▶ EISEN VAN OPGAVE
Geef alle regels van de onderstaande lijst letterlijk terug.

──────── GETOONDE LIJST ────────

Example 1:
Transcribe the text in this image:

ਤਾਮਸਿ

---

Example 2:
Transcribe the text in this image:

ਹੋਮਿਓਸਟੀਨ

────────

▶ UITGEWERKT ANTWOORD
Example 1:
Transcribe the text in this image:

ਤਾਮਸਿ

---

Example 2:
Transcribe the text in this image:

ਹੋਮਿਓਸਟੀਨ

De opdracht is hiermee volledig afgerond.